Garanča triomfeert in nieuwe Favorite
Voor het eerst sinds vele decennia staat Gaetano Donizetti’s opera La Favorite weer op het speelplan van de Bayerische Staatsoper. De productie is op maat gemaakt voor Elīna Garanča. De sterzangeres beleefde maandag dan ook een triomf. Iets wat bepaald niet gold voor de teleurstellende, bij wijlen irriterende enscenering van Amélie Niermeyer.
Amélie Niermeyer brengt Donizetti’s tragedie over de liefde tussen de novice Fernand en Léonor de Guzman, de minnares van de Castiliaanse koning Alphonse, als een verhaal over twee mensen die hun dromen en verlangens niet in overeenstemming kunnen brengen met hun gebruiken, starre conventies en morele waarden. In theorie een juist en interessant uitgangspunt, maar de uitwerking van Niermeyer en haar team is niet overtuigend en botst vaak met Donizetti’s muziek en het libretto.
Decorontwerper Alexander Müller-Elmau heeft negen lelijke, verschuifbare vakwerkmasten op het toneel gezet, die niettemin functioneel zijn voor vloeiende scènewissels. Door lichteffecten (ontwerp: Michael Bauer) wordt in het binnenste van de torens telkens een droomwereld getoond met bomen, Madonnabeelden en een gekruisigde Christus, waarna steeds weer teruggeschakeld wordt naar de harde, koude realiteit die de protagonisten geen uitweg biedt.
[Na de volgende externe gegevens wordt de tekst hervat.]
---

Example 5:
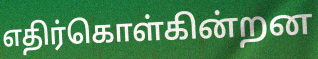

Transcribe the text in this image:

எதிர்கொள்கின்றன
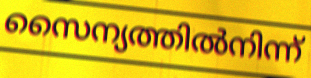
സൈന്യത്തിൽനിന്ന്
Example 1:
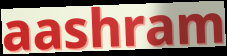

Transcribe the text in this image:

aashram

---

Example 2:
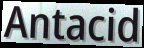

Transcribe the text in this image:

Antacid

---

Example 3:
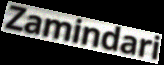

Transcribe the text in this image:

Zamindari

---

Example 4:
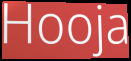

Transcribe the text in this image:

Hooja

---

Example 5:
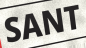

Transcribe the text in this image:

SANT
Dit concept wordt echter direct in de eerste akte al niet meer consequent vastgehouden. Waarom wordt daar al het tweede toneelbeeld – de idyllische kust van een eiland – opgevoerd, in een troosteloze en niet te definiëren omgeving? Telkens weer bedient de regisseur zich van volstrekt uitwisselbare ideeën, die niet alleen versleten overkomen, maar ook tegen de muziek ingaan. Zo zijn het hyperactieve gebaren van het koor in de trouwscène en het ongemotiveerde rondslepen van houten stoelen door de koorzangers niet alleen vermoeiend om te zien, maar ook hinderlijk voor het muzikale verloop van de voorstelling.
Een dieptepunt in de uitvoering vormt de enscenering van het ballet. In een bizarre, slapstickachtige scène kijken Léonor en koning Alphonse naar een bioscoopvertoning, waarbij de koning zijn slechtgehumeurde minnares meerdere malen begerig betast, tot die hem uiteindelijk hardop uitlacht…
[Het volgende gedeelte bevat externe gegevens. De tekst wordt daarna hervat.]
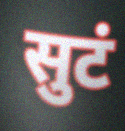
सुटं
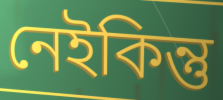
নেইকিন্তু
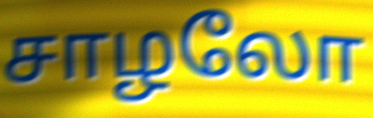
சாழலோ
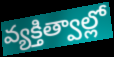
వ్యక్తిత్వాల్లో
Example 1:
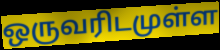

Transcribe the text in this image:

ஒருவரிடமுள்ள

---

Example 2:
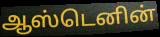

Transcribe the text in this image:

ஆஸ்டெனின்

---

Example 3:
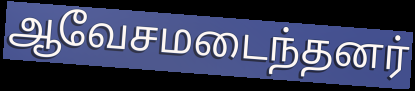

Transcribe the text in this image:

ஆவேசமடைந்தனர்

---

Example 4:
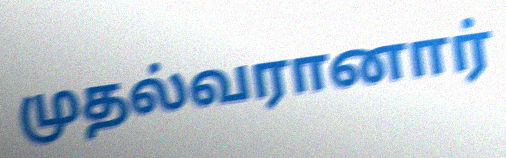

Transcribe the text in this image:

முதல்வரானார்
Ook de actualisering van het oorspronkelijk in de veertiende eeuw geplaatste verhaal neemt veel van de geloofwaardigheid weg. Welke heerser of monarch in de 21ste eeuw laat zich door een vertegenwoordiger van de kerk voorschrijven met welke vrouw hij mag trouwen, zoals prior Balthasar in dit werk tegenover koning Alphonse doet?
Pas in de slotscène – na een lange, vermoeiende avond – lukt het de regisseur om een ontroerend toneelbeeld met grote atmosferische dichtheid te creëren. Léonor blaast op een lege, zwarte bühne haar laatste adem uit, omgeven door ontelbare graflichtjes.
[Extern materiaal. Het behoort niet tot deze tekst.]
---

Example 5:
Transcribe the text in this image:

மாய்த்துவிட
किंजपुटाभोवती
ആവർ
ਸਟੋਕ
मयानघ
Dat de scène zo ontroerend uitpakt, ligt niet in de laatste plaats aan de overrompelende interpretatie van Elīna Garanča, die met haar sterven een kroon zet op haar meeslepende vertolking. Ondanks de onderkoelde productie om haar heen weet Garanča de hele avond vocaal en theatraal te gloeien. Haar mezzosopraan werkt in alle registers optimaal en heeft de afgelopen jaren duidelijk aan warmte en volume gewonnen. Tegelijk is haar stem flexibel genoeg gebleven om ook in de coloratuurrijke passages te schitteren. Zo maakt ze haar centrale aria ‘Oh mon Fernand’ (met de gevreesde cabaletta) tot een bejubeld hoogtepunt van de avond.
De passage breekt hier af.